Aktivitas bisnis zona euro juga mengalami kontraksi pada bulan ini. Aktivitas sektor swasta Inggris mengalami kontraksi dan sebuah ukuran kepercayaan konsumen Jerman melemah, meningkatkan kekhawatiran akan permintaan bahan bakar.
Reli dolar juga membebani harga minyak.
Minyak mentah berjangka West Texas Intermediate (WTI) untuk bulan Desember ditutup lebih rendah $1,75 atau sekitar 2,1% pada $83,74 per barel.
Minyak mentah berjangka Brent ditutup di $88,07 per barel, turun $1,76 atau sekitar 2%.
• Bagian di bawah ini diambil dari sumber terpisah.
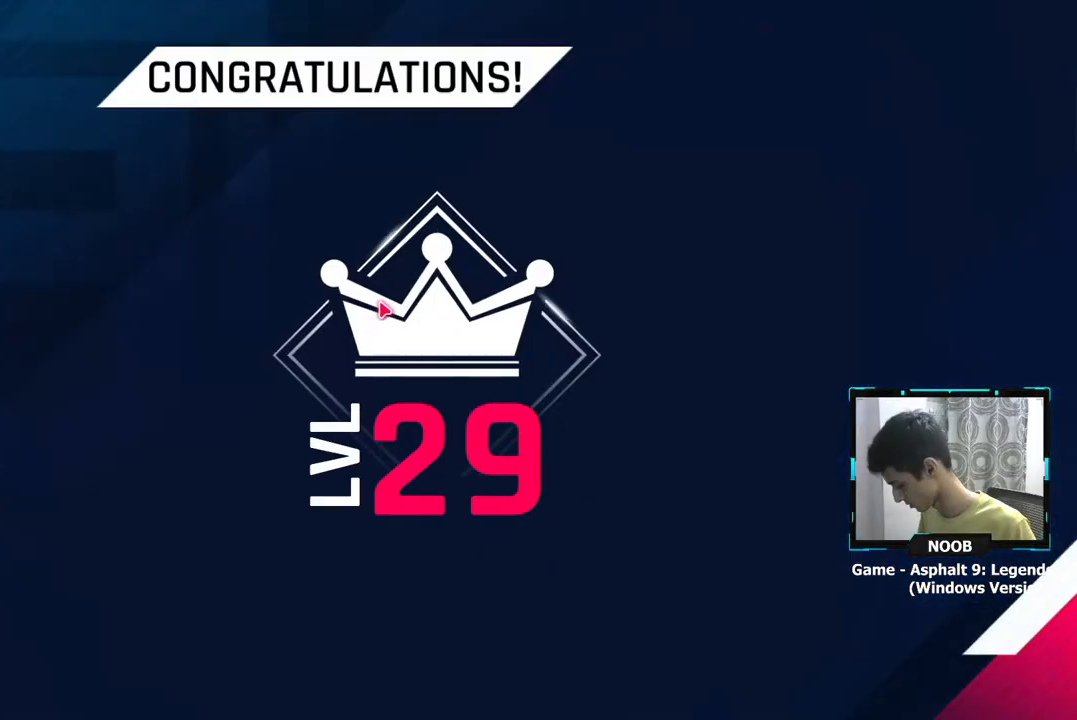
{"buttons": [], "left_stick": "center", "right_stick": "center", "events": []}
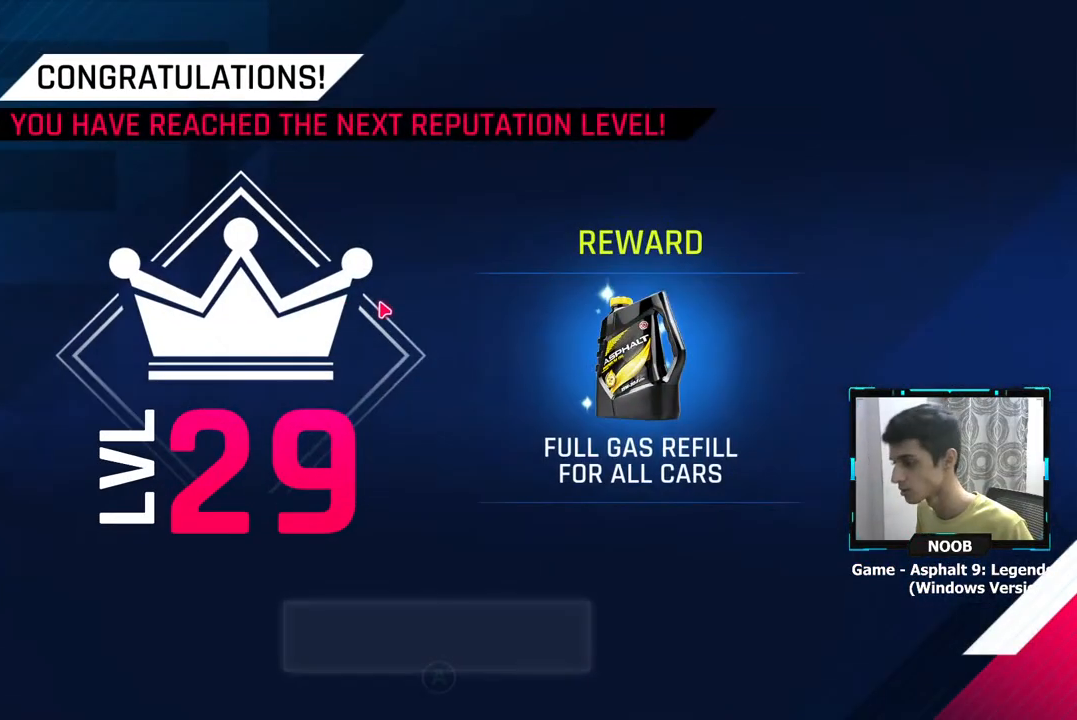
{"buttons": [], "left_stick": "center", "right_stick": "center", "events": []}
"Harga minyak mentah lebih rendah karena dolar yang kuat muncul setelah serangkaian PMI flash global yang beragam. Sepertinya, perekonomian AS menolak untuk berhenti dan hal tersebut berarti bahwa risiko pengetatan yang lebih besar dan mantra lebih tinggi untuk waktu yang lebih lama akan bertahan lebih lama," ujar Edward Moya, Analis Pasar Senior di OANDA.
"Minyak sedikit lebih rendah dan hal ini dapat berlanjut jika perang Israel-Hamas terus berlanjut dan diplomasi terus berjalan," tambah Moya.
Para investor menantikan data persediaan mingguan dari American Petroleum Institute (API) dan U.S. Energy Information Administration (EIA). Data API akan dirilis hari ini, sementara laporan EIA akan dirilis pada Rabu pagi.